* **Registros disponíveis**:
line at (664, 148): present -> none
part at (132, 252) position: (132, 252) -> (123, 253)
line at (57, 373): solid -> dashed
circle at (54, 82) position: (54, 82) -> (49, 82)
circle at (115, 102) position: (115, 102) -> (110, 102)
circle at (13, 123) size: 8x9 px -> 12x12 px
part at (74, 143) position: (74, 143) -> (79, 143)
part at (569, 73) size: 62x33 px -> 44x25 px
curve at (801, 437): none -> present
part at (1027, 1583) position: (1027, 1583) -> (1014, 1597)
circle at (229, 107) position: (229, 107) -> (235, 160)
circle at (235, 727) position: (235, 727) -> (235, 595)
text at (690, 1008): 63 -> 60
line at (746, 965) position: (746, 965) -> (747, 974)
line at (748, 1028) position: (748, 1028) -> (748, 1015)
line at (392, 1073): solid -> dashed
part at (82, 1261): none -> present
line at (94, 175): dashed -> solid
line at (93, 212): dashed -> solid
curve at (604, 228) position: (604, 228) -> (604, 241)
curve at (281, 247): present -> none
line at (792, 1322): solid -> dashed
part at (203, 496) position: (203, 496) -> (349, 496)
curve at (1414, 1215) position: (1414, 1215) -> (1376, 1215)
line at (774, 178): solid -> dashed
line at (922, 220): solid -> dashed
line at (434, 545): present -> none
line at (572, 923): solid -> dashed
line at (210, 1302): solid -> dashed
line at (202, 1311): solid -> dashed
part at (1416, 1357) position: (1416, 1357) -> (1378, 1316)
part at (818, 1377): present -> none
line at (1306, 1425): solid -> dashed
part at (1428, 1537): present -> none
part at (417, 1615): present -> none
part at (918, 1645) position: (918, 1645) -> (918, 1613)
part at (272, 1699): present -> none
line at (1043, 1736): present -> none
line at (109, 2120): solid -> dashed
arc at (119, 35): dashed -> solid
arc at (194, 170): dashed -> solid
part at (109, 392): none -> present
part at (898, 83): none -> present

* **Instrução escrita**: Substitua "solid" por "continuous" em todo o material acima e reproduza as linhas sem nenhuma outra alteração.

* **Solução**:
line at (664, 148): present -> none
part at (132, 252) position: (132, 252) -> (123, 253)
line at (57, 373): continuous -> dashed
circle at (54, 82) position: (54, 82) -> (49, 82)
circle at (115, 102) position: (115, 102) -> (110, 102)
circle at (13, 123) size: 8x9 px -> 12x12 px
part at (74, 143) position: (74, 143) -> (79, 143)
part at (569, 73) size: 62x33 px -> 44x25 px
curve at (801, 437): none -> present
part at (1027, 1583) position: (1027, 1583) -> (1014, 1597)
circle at (229, 107) position: (229, 107) -> (235, 160)
circle at (235, 727) position: (235, 727) -> (235, 595)
text at (690, 1008): 63 -> 60
line at (746, 965) position: (746, 965) -> (747, 974)
line at (748, 1028) position: (748, 1028) -> (748, 1015)
line at (392, 1073): continuous -> dashed
part at (82, 1261): none -> present
line at (94, 175): dashed -> continuous
line at (93, 212): dashed -> continuous
curve at (604, 228) position: (604, 228) -> (604, 241)
curve at (281, 247): present -> none
line at (792, 1322): continuous -> dashed
part at (203, 496) position: (203, 496) -> (349, 496)
curve at (1414, 1215) position: (1414, 1215) -> (1376, 1215)
line at (774, 178): continuous -> dashed
line at (922, 220): continuous -> dashed
line at (434, 545): present -> none
line at (572, 923): continuous -> dashed
line at (210, 1302): continuous -> dashed
line at (202, 1311): continuous -> dashed
part at (1416, 1357) position: (1416, 1357) -> (1378, 1316)
part at (818, 1377): present -> none
line at (1306, 1425): continuous -> dashed
part at (1428, 1537): present -> none
part at (417, 1615): present -> none
part at (918, 1645) position: (918, 1645) -> (918, 1613)
part at (272, 1699): present -> none
line at (1043, 1736): present -> none
line at (109, 2120): continuous -> dashed
arc at (119, 35): dashed -> continuous
arc at (194, 170): dashed -> continuous
part at (109, 392): none -> present
part at (898, 83): none -> present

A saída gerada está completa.